Capture d'écran de l'article "En Syrie, je m'étais habitué à la guerre" publié sur le site de la ZEP le 28 octobre 2021. Photographie d'un jeune homme assis en tailleur sur le sol, dans la rue, face à une télévision à l'écran noir.

On ne sait pas de quoi est fait demain, mais je n’ai pas peur. L’Ukraine restera l’Ukraine, de par sa force, sa résistance. J’ai du mal à l’imaginer, mais si l’Ukraine devient russe je ne saurais pas quoi penser. En tout cas, je ne me sentirais pas russe ! Moi, je me sens Français et Ukrainien. Parfois, je me dis que je pourrais aller défendre ce pays.
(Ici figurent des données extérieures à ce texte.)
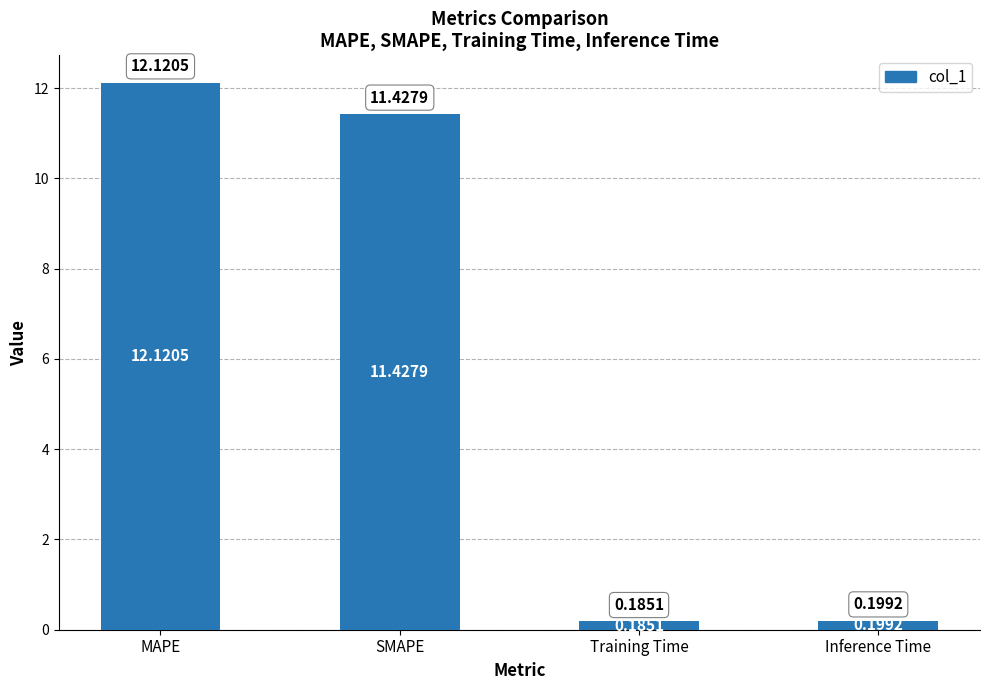

What is the sum of all values?

23.9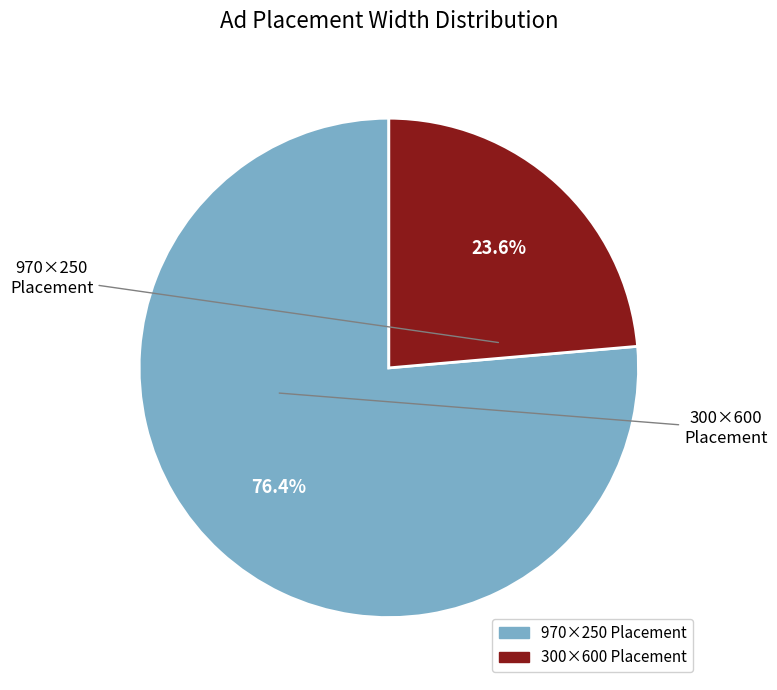

Is there any slice that represents more than half of the pie?

Yes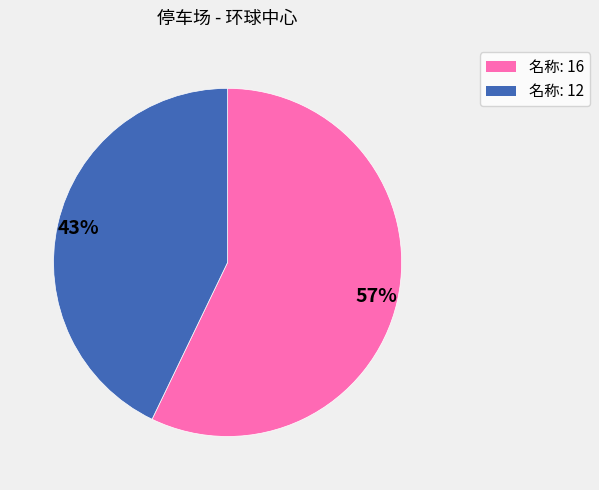

To the nearest percent, what is the average slice percentage?

50%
Maksim, 16 ans, lycéen, Montpellier

Crédit photo Hans Lucas // © Jean-Baptiste Premat – Le 4 avril 2022, au poste-frontière de Sighetu Marmatiei en Roumanie, les réfugié·es ukrainien·nes arrivent tandis que d’autres rentrent en Ukraine.

 

 

Huit mois de guerre en Ukraine

Il est impossible de savoir combien ce conflit a fait de victimes, mais les derniers chiffres fiables évoquent au moins 6 000 mort·es et 8 000 blessé·es parmi les civil·es. Dans l’est du pays, des villes entières ont été décimées lors des offensives russes : meurtres, explosions, viols, torture…

Cet hiver, les conditions de vie vont être encore plus rudes pour les Ukrainien·nes, puisque la Russie a bombardé plusieurs centrales nucléaires et que l’électricité est coupée dans plus d’un million de foyers. Sans chauffage, dans un pays dans lequel les températures chutent à -15°C, beaucoup de civil·es risquent de mourir de froid.